Hsu Research VTF-15H MK2 and VTF-3 MK5 HP Subwoofer Reviews
AT A GLANCE
Tremendous bass output
Excellent value proposition
Highly flexible setup controls
Won’t win any beauty contests
Both subs have plenty of bass per dollar and offer lots of adjustments to fine-tune the performance to fit your room.
Robert Southey was an English poet and author whose version of the fabulous children’s story “Goldilocks and the Three Bears” was the first one published, in 1837. While the tale has entertained kids for 177 years, little did Southey realize that his story is a fitting metaphor for modern subwoofers. Like the three bears’ porridge, chairs, and beds, subwoofers come in all shapes and sizes, and finding the one that’s “just right” for your particular room can sometimes require sampling different subs and room positions in order to get the best bass response.
Poh Ser Hsu immigrated to the United States from Singapore to get his graduate degree in civil engineering in the early 1980s and began making subwoofers soon after. Like many American success stories, Dr. Hsu turned his hobby into a new career in 1991 when he started selling his cylindrical subwoofers via mail order. And when use of the Internet exploded later in the decade, he was in the right place at the right time to sell his goods to a much wider audience, as the home theater boom was just beginning with the launch of DVD. He eventually moved away from tubular designs and into more conventional boxes, but his goal of reproducing deep and accurate bass response has never wavered.
Hsu Research offers nine subwoofers via their Website. The two newest models, the flagship VTF-15H MK2 and the step-down VTF-3 MK5 HP, up the ante from their previous offerings with a beefier 15-inch woofer—almost 7 pounds heavier than the woofer in the original VTF-15H that was well reviewed by S&V’s predecessor Home Theater in 2011—and a 250-watt jump (600 watts rated) in amplifier power.
Pricing on the two subs definitely falls into the high-value range of high-performance subwoofers (though you’ll cross the $1,000 threshold when you factor in shipping, at about $1 per pound, for the VTF-15H MK2). What’s more, Dr. Hsu’s subwoofers are a tinkering audiophile’s dream, due to a plethora of setup options that allow you to customize the settings to your particular room, in order to get the most boom for your buck.
Differences are few between the two subs. In fact, they share the same woofer and BASH amplifier. The VTF-15H MK2 includes balanced inputs (absent from the VTF-3 MK5 HP), and the cabinet size is 4.5 inches deeper and 0.75 inch wider. Theoretically, this means it should have slightly deeper bass extension, play a little louder, and (due to its larger ports) have less deep-bass compression and port noise. Both subs come in one color and finish—black satin—and neither would fall into the dainty category, with the larger sub weighing in at 110 pounds and its smaller sibling at 85. Needless to say, you’ll be pushing these babies around the room in lieu of lifting them—and you’ll probably want a friend there to help you.

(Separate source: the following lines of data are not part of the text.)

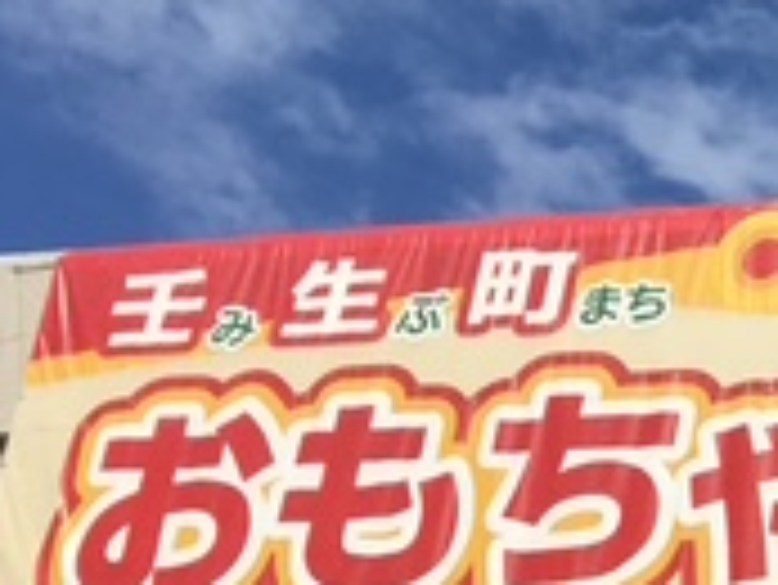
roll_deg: -3.1
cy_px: 936
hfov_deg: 15.6
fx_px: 2407
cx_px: 1430
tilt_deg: +18.3
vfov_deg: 12.9
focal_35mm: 107
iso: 25
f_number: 2.2
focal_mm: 4.15
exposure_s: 1/2331
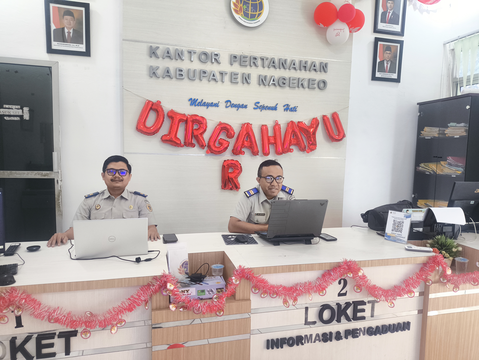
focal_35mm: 25
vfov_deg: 54.9
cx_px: 240
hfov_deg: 69.4
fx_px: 346
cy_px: 180
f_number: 1.7
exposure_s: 1/50
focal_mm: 4.71
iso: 250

The custom-built BASH amplifier is rated at 600 watts, with a claimed peak output of 2,000 watts. The VTF-15H MK2 has two matching triangular ports. You can leave both open, close one, or block both with the supplied foam inserts to make the sub a sealed enclosure. To optimize the sub, there’s a two-position EQ switch on the back panel offering five different modes of operation for maximum headroom or maximum extension, depending on how you set the EQ switch and utilize the foam plugs. The only warning in the manual is to not operate the sub with two ports open and set to EQ1, as this can damage the driver and void the warranty.
The VTF-3 MK5 HP offers dual ports as well—one 3 inches in diameter and the other 4. If you’re going to run the sub with only one port open, you’ll want to seal the 3-inch port and use an EQ1 setting for max extension or EQ2 for max headroom.

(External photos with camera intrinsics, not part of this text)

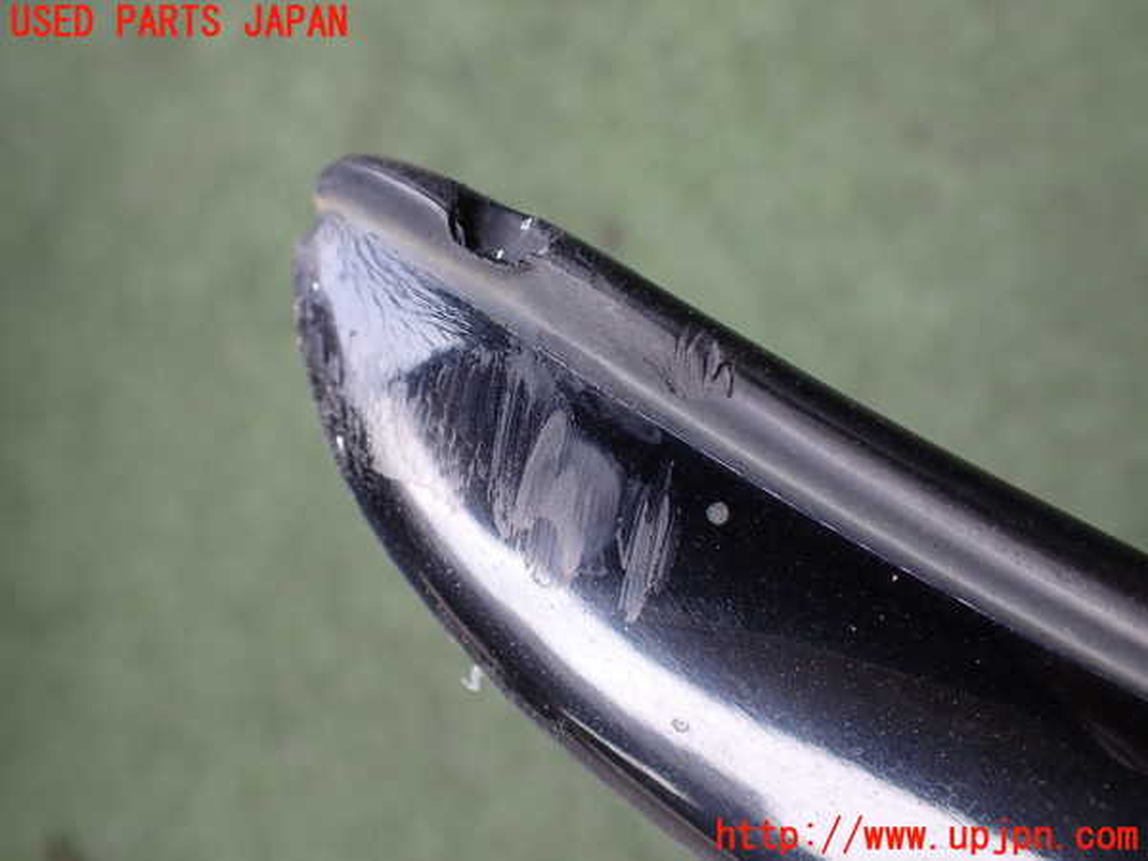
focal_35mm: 30
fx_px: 995
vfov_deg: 46.8
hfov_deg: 60.0
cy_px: 430
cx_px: 574
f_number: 2.3
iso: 100
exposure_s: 1/125
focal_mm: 5.4
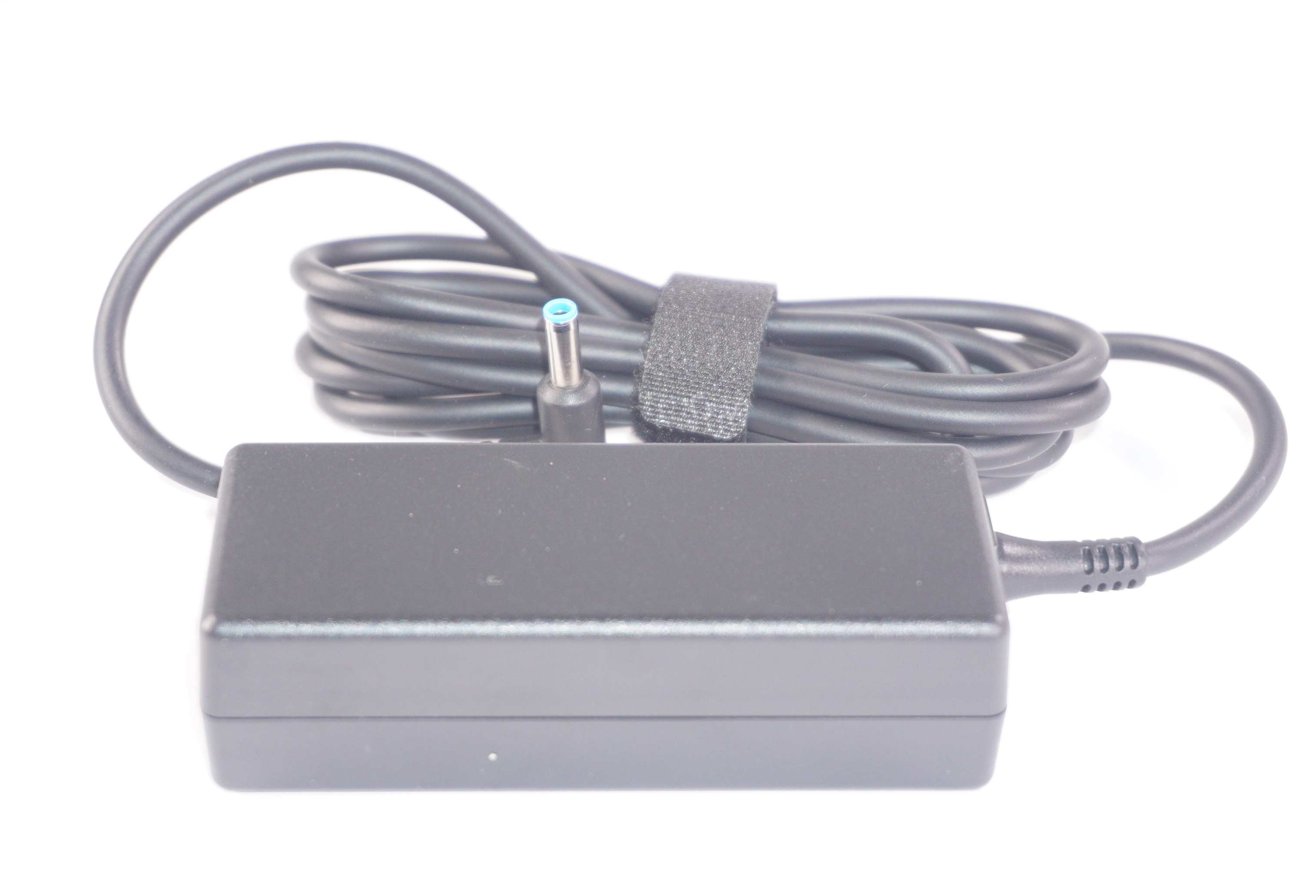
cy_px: 434
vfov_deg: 19.7
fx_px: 2503
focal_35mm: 69
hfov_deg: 29.3
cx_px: 654
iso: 800
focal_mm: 46
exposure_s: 1/160
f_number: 5.6
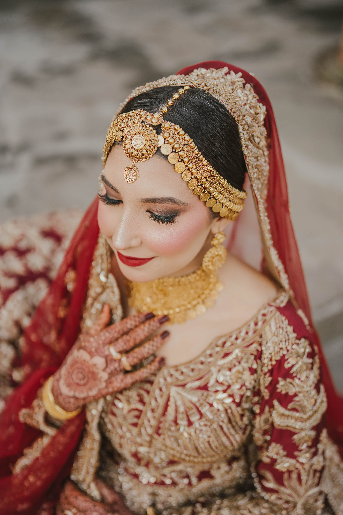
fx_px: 729
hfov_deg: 26.5
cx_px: 169
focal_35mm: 51
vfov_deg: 38.9
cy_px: 260
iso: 500
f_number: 1.8
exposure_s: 1/2500
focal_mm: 50
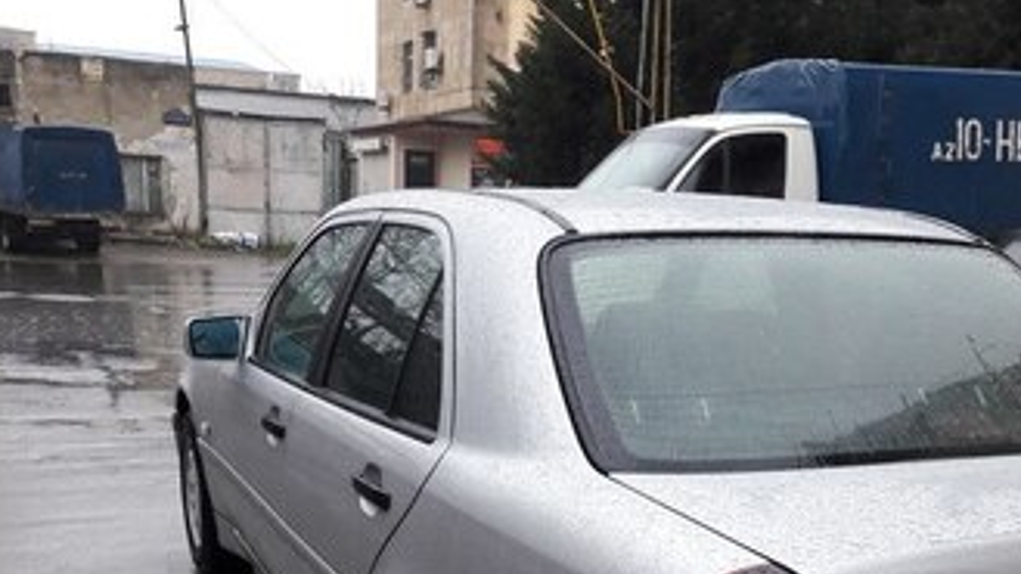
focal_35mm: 46
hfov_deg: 44.5
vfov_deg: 24.0
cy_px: 658
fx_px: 1245
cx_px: 568
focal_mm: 3.7
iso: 64
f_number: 1.9
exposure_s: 1/100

Both subs offer an adjustable Q control on the amplifier to manipulate headroom, response, and better leverage room gain (continuously adjustable from 0.3 to 0.7.) The rule of thumb when dialing in the Q control is that the lower the Q, the tighter the bass. (Secondarily, says Dr. Hsu, the higher the Q, the less deep-bass headroom you’ll get.) Additionally, both subs offer similar back panels that include speaker- and line-level inputs (plus the aforementioned balanced inputs on the VTF-15H MK2), an on/auto/off power switch, a phase adjustment, and a volume control.
Setting Up Is Hard to Do
I’ve had many subwoofers in my room throughout the years, and my go-to spot is the front left corner. However, neither of the Hsu subs would fit there, so I needed to find a new location. Fortunately, Dr. Hsu personally delivered the subs to my house and was kind enough to help me unpack the VTF-15H MK2 and customize it to my room.
Unfortunately, my preferred listening spot is located in a bass null, which can cause setup issues with subs—one of the reasons why I employ Audyssey correction in my pre/pro. But when reviewing speakers, I try to find the best position for them and don’t employ equalization until the very end of the evaluation period, so that I don’t colorize the testing. That said, Dr. Hsu and I had a heck of a time finding the right placement for the sub.